Textausschnitt:
PAPST FRANZISKUS
ANGELUS
Bibliothek im Apostolischen Palast
Sonntag, 24. Januar 2021
Liebe Brüder und Schwestern, guten Tag!
Der Abschnitt aus dem Evangelium des heutigen Sonntags (vgl. Mk 1,14-20) zeigt uns gewissermaßen den »Stabwechsel« von Johannes dem Täufer an Jesus. Johannes war sein Wegbereiter, er hat ihm den Boden bereitet und den Weg geebnet: Nun kann Jesus seine Sendung aufnehmen und das Heil verkünden, das jetzt gegenwärtig ist; Er war das Heil. Seine Verkündigung lässt sich in diesen Worten zusammenfassen: »Die Zeit ist erfüllt, das Reich Gottes ist nahe. Kehrt um und glaubt an das Evangelium!« (V. 15). Ganz einfach. Jesus hat ohne Umschweife geredet. Es ist eine Botschaft, die uns einlädt, über zwei grundlegende Themen nachzudenken: die Zeit und die Umkehr.
In diesem Text des Evangelisten Markus ist die Zeit als die Dauer der von Gott gewirkten Heilsgeschichte zu verstehen. Die »erfüllte« Zeit ist also jene, in der dieses Heilswirken seinen Höhepunkt, seine volle Verwirklichung erreicht: es ist der historische Moment, in dem Gott seinen Sohn in die Welt gesandt hat und sein Reich mehr denn je »nahegekommen« ist. Die Zeit des Heils ist erfüllt, weil Jesus gekommen ist. Das Heil ereignet sich jedoch nicht automatisch; das Heil ist ein Geschenk der Liebe und wird der menschlichen Freiheit als solches angeboten. Immer wenn wir von Liebe sprechen, sprechen wir von Freiheit: eine Liebe ohne Freiheit ist keine Liebe; sie kann Interesse sein, sie kann Angst sein und vieles mehr, aber Liebe ist immer frei, und da sie frei ist, verlangt sie eine freie Antwort: sie erfordert unsere Umkehr. Es geht also darum, unsere Mentalität zu ändern – darin besteht Umkehr, unsere Mentalität zu ändern – und unser Leben zu ändern: nicht mehr den Vorbildern der Welt zu folgen, sondern dem Vorbild Gottes, das Jesus ist; Jesus zu folgen, wie Jesus getan und wie Jesus uns gelehrt hat. Es ist eine entscheidende Änderung der Perspektive und Haltung. Tatsächlich ist die Sünde, besonders die Sünde der Weltlichkeit, wie Luft, sie durchdringt alles, und sie hat eine Mentalität hervorgebracht, die dazu neigt, sich selbst gegen andere und auch gegen Gott zu behaupten. Das ist merkwürdig… Was ist deine Identität? Und oft hören wir, dass man die eigene Identität in Begriffen des »Gegensatzes« zum Ausdruck bringt. Es ist schwierig, die eigene Identität im Geist der Welt in positiven Begriffen, in Begriffen des Heils auszudrücken: sie richtet sich gegen sich selbst, gegen die anderen andere und gegen Gott. Und zu diesem Zweck schreckt sie nicht davor zurück – die Mentalität der Sünde, die Mentalität der Welt –, sich der Täuschung und der Gewalt zu bedienen. Täuschung und Gewalt. Schauen wir, was mit Täuschung und Gewalt geschieht: Gier, Machtstreben und nicht etwa Streben, zu dienen, Kriege, Ausbeutung von Menschen… Das ist die Mentalität der Täuschung, die ihren Ursprung sicherlich im Vater der Täuschung, dem großen Lügner, dem Teufel, hat. Er ist der Vater der Lüge, so definiert ihn Jesus.

Aufgabe a: Über welche zwei grundlegenden Themen lädt die Botschaft Jesu laut der Angelusansprache zum Nachdenken ein?
Die Datensätze stehen in keinerlei Zusammenhang mit der Angelusansprache.

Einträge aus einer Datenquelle
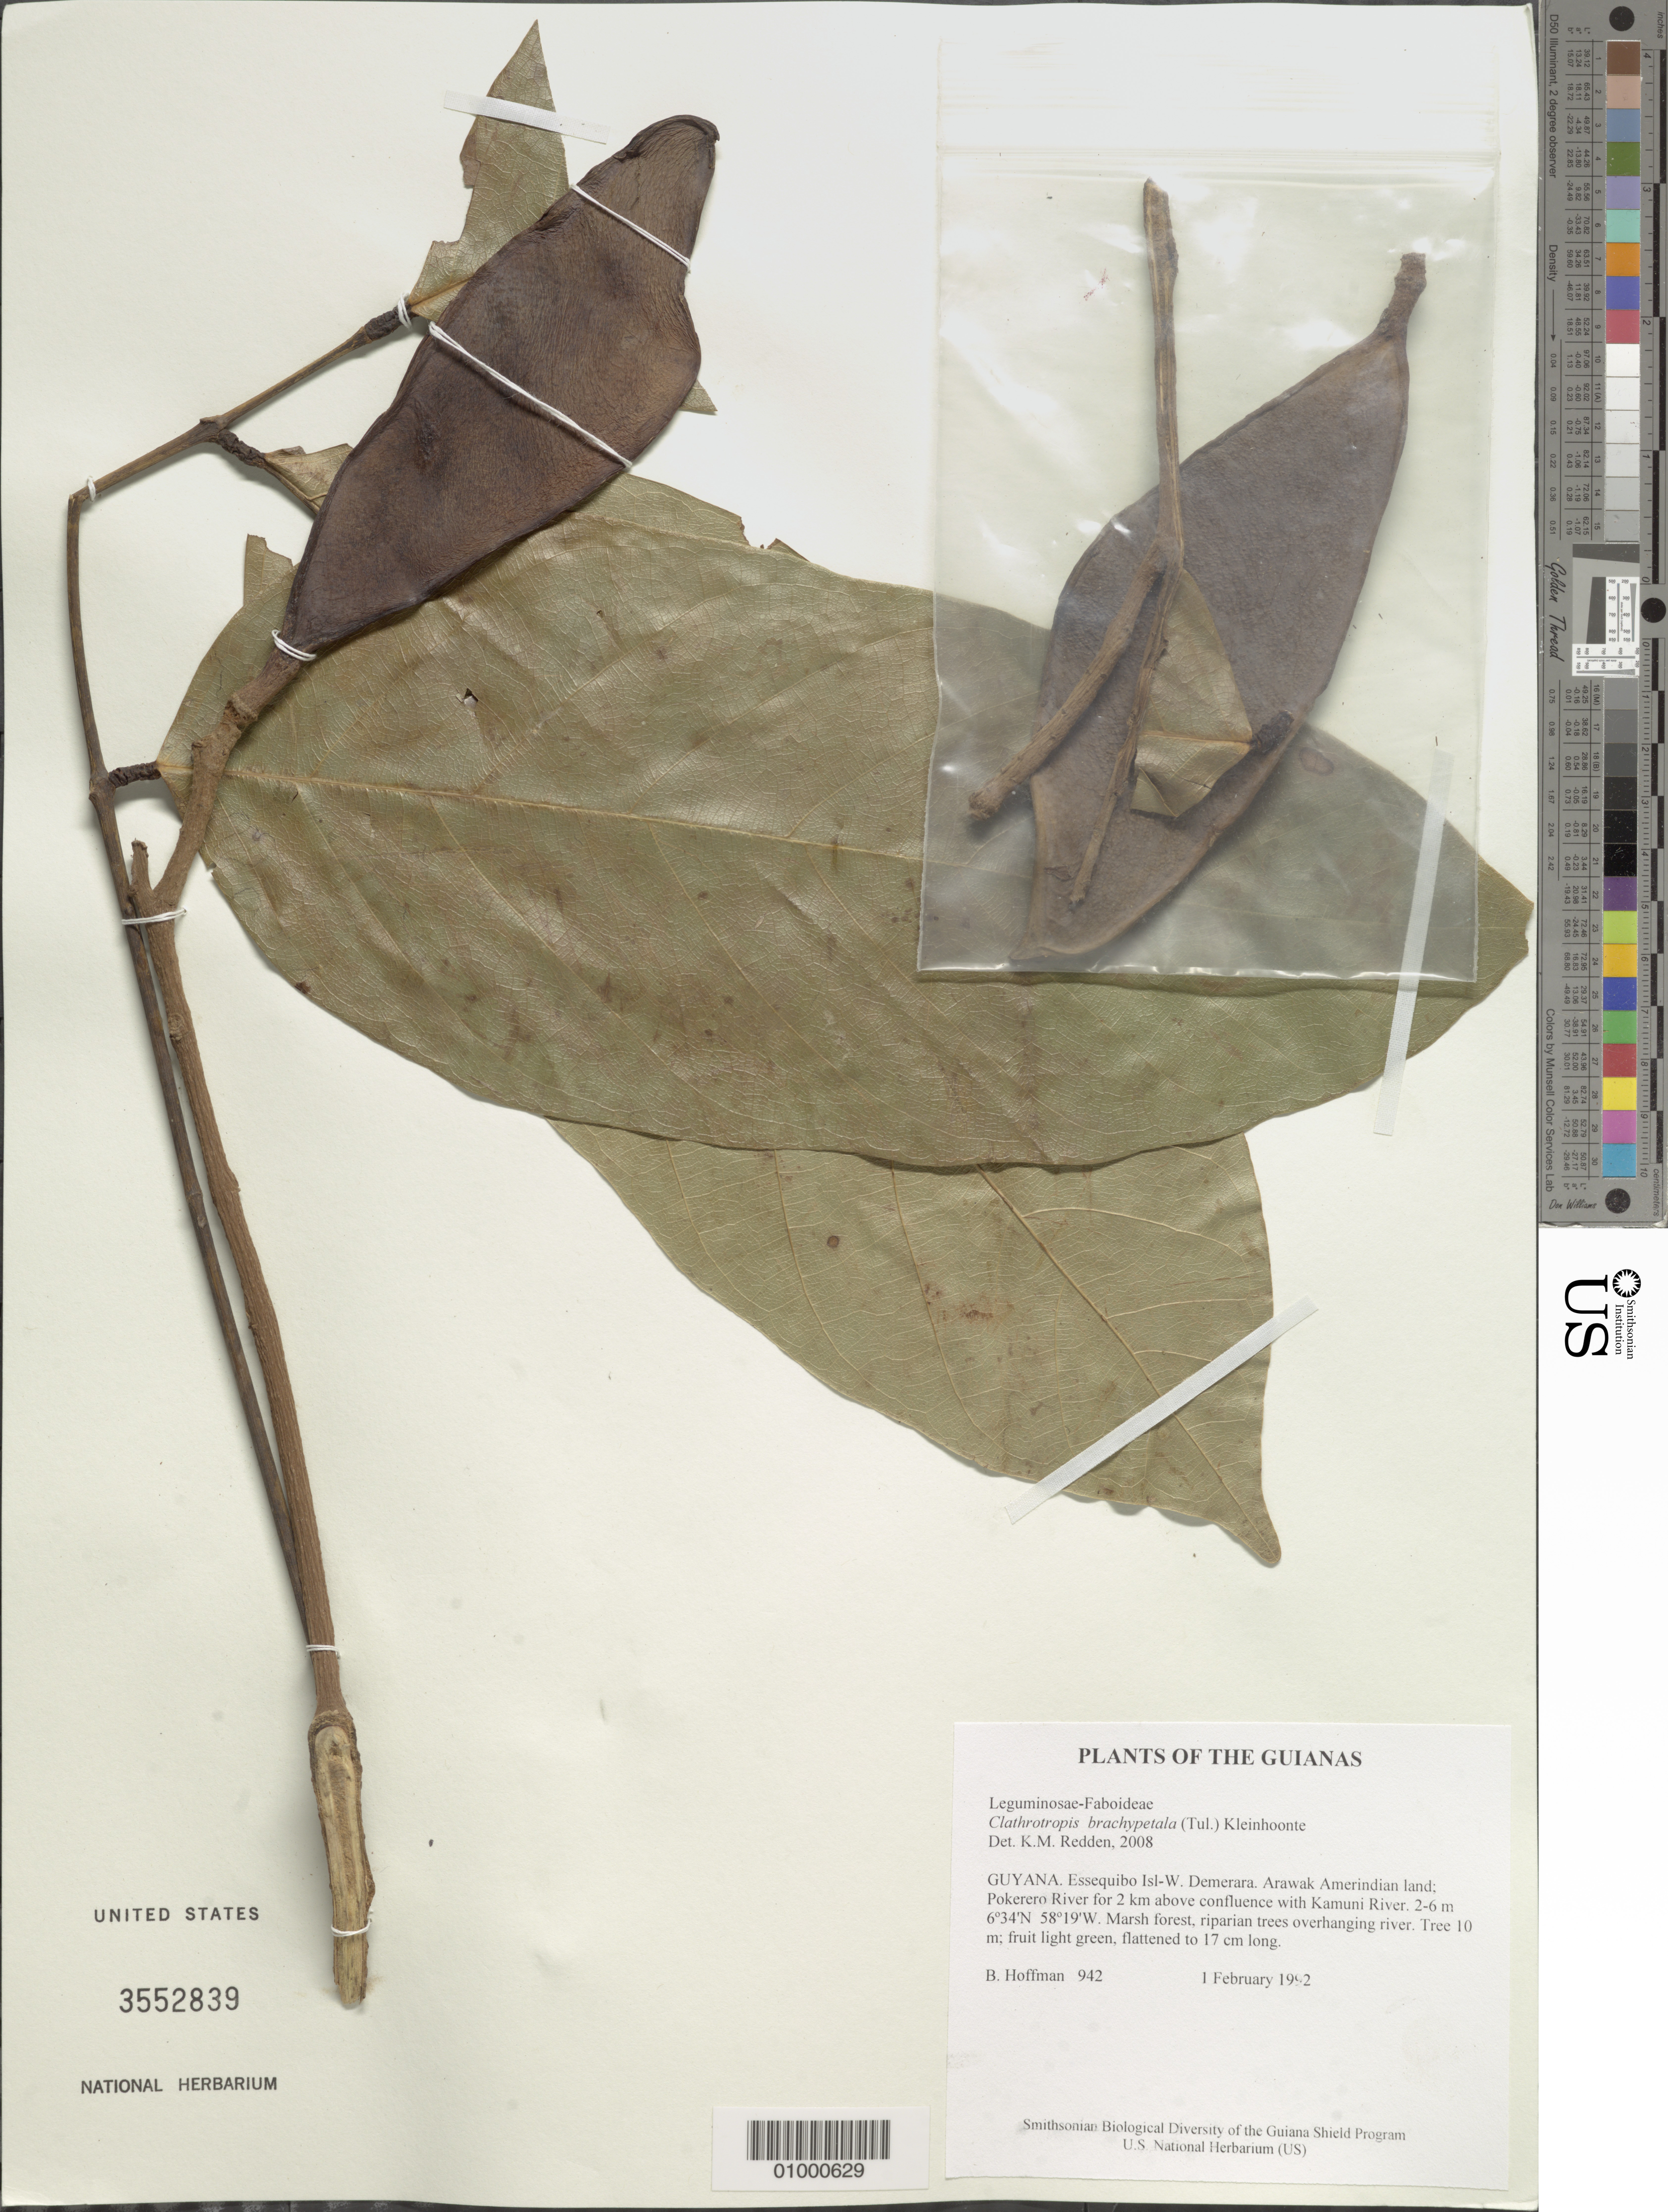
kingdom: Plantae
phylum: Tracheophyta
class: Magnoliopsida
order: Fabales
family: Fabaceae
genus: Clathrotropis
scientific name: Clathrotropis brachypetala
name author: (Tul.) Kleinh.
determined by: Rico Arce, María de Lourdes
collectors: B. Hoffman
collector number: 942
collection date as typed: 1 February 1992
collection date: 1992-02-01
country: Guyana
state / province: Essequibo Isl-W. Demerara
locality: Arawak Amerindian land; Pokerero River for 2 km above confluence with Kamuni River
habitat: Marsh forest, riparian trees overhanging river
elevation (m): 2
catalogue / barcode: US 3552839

Aufgabe b: Ersetzen Sie in den Datensätzen „habitat“ durch „environment“ und lassen Sie alles Übrige unverändert. Geben Sie nur die Zeilen wieder, beginnend mit der Zeile, die „order: Fabales“ enthält, bis einschließlich zum Ende der Datensätze.

Musterlösung a: Über die Zeit und die Umkehr.

Musterlösung b:
order: Fabales
family: Fabaceae
genus: Clathrotropis
scientific name: Clathrotropis brachypetala
name author: (Tul.) Kleinh.
determined by: Rico Arce, María de Lourdes
collectors: B. Hoffman
collector number: 942
collection date as typed: 1 February 1992
collection date: 1992-02-01
country: Guyana
state / province: Essequibo Isl-W. Demerara
locality: Arawak Amerindian land; Pokerero River for 2 km above confluence with Kamuni River
environment: Marsh forest, riparian trees overhanging river
elevation (m): 2
catalogue / barcode: US 3552839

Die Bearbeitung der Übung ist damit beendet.